» Text shown:
= Beginning of Section =

OH no longer wants children

410 replies

Lostat30 · 22/06/2021 01:11

Hi

Ive been with my partner 12 years, he initially wanted children "in the future". In the future is now here and he no longer wants them.

Im in my thirties and i feel like my ship has sailed. I am so heartbroken over the future i will never have. I currently feel like i wont get over him and maybe i should just stay and forget children...

Has anyone started over again (sucessfully) in their 30s when they still loved their OH?

OP posts:
CallMeNutribullet · 22/06/2021 11:37

You need to find your anger op. This guys has stolen 12 years of your life on a lie. Maybe he genuinely doesn't want kids and wanted to keep hold of you so has lied and told you enough that you wanted to hear to keep you. Sending you the pics of prams etc is so manipulative.

He IS a twat.

SunshineCake · 22/06/2021 11:39

@Lostat30

Thank you all for your replies

"The OP could have dealt with this better by setting a timeline, something like "I would like to have a child before I am thirty. If, later, you are not committed to starting a family by then, we need to reconsider our relationship." However, all is not lost. It sounds like she is finally grasping the nettle"

In reply to the comment above - I had this conversation with him and he kept informing me he wanted children but not yet and would get visibly upset informing me how much he loves me, how ill be an amazing mother etc. He would then send me photos of baby things etc, pictures of prams, baby names, nursery ideas etc.

I informed him my cut off was 30. He suggested trying when I turned 30 then backtracked again, well I'm now 31 and still here

I've had the ultimatum conversation a couple times but he gets upset and then I shelve it. It feels impossible to untangle myself right now as 12 years is such a long time, we haven't fell out of love and he is still my best friend. He isn't a twat, i kinda wish he was so leaving him wouldn't feel so hard right now.

He gets upset as it gives him what he wants. You to shut up about babies.
lockdownalli · 22/06/2021 11:39

Yes, you do need to leave him.

And yes, he is a twat. A selfish twat who has led you along, hoping the sunk cost fallacy would persuade you to stay. Don't let it.

Leave now whilst you have plenty of time to start afresh. Flowers

Brainwave89 · 22/06/2021 11:46

To be fair to your partner OP it does look like you met when you were 19, in which case I can understand he may not have thought this through. Right now though, if he is still uncertain you do need to consider what you do. If you really want children and he does not, or if he is uncertain then you need to take a clear decision to go. I emphasise this is no one's fault and you can remain friends, but you still need to go and start afresh with someone who shares your desire to start a family. This will be hard. But deep down you know you have to do this.

= End of Section =

» List of tasks:
1. Can you change "partner" to "husband" in the forum thread's passage that opens with the words containing "Ive been with" and closes with "loved their OH?", and give that passage back?
2. In the forum thread, how long has Lostat30 been with the partner?
3. Which usernames are shown as posters in the forum thread? List every one.

» Dataset excerpts:
= Beginning of Section =

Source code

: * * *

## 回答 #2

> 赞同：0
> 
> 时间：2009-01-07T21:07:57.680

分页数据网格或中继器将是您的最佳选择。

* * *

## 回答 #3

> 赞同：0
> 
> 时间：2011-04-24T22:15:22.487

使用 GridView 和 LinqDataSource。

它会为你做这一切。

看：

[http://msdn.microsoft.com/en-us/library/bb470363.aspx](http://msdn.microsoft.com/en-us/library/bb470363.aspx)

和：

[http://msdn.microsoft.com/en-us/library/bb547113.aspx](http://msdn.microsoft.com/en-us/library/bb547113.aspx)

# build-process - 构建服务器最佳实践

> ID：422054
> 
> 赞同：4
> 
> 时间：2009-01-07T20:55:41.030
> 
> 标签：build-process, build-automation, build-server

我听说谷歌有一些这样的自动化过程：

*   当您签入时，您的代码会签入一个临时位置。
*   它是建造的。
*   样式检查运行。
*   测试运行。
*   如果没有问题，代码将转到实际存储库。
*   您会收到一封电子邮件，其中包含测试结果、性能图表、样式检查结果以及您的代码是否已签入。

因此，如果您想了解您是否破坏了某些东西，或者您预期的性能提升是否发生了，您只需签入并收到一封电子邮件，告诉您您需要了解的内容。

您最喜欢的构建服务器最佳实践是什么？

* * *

= End of Section =

» Answers by item number:
1.
Ive been with my husband 12 years, he initially wanted children "in the future". In the future is now here and he no longer wants them.

Im in my thirties and i feel like my ship has sailed. I am so heartbroken over the future i will never have. I currently feel like i wont get over him and maybe i should just stay and forget children...

Has anyone started over again (sucessfully) in their 30s when they still loved their OH?

2. 12 years.

3. Lostat30, CallMeNutribullet, SunshineCake, lockdownalli, Brainwave89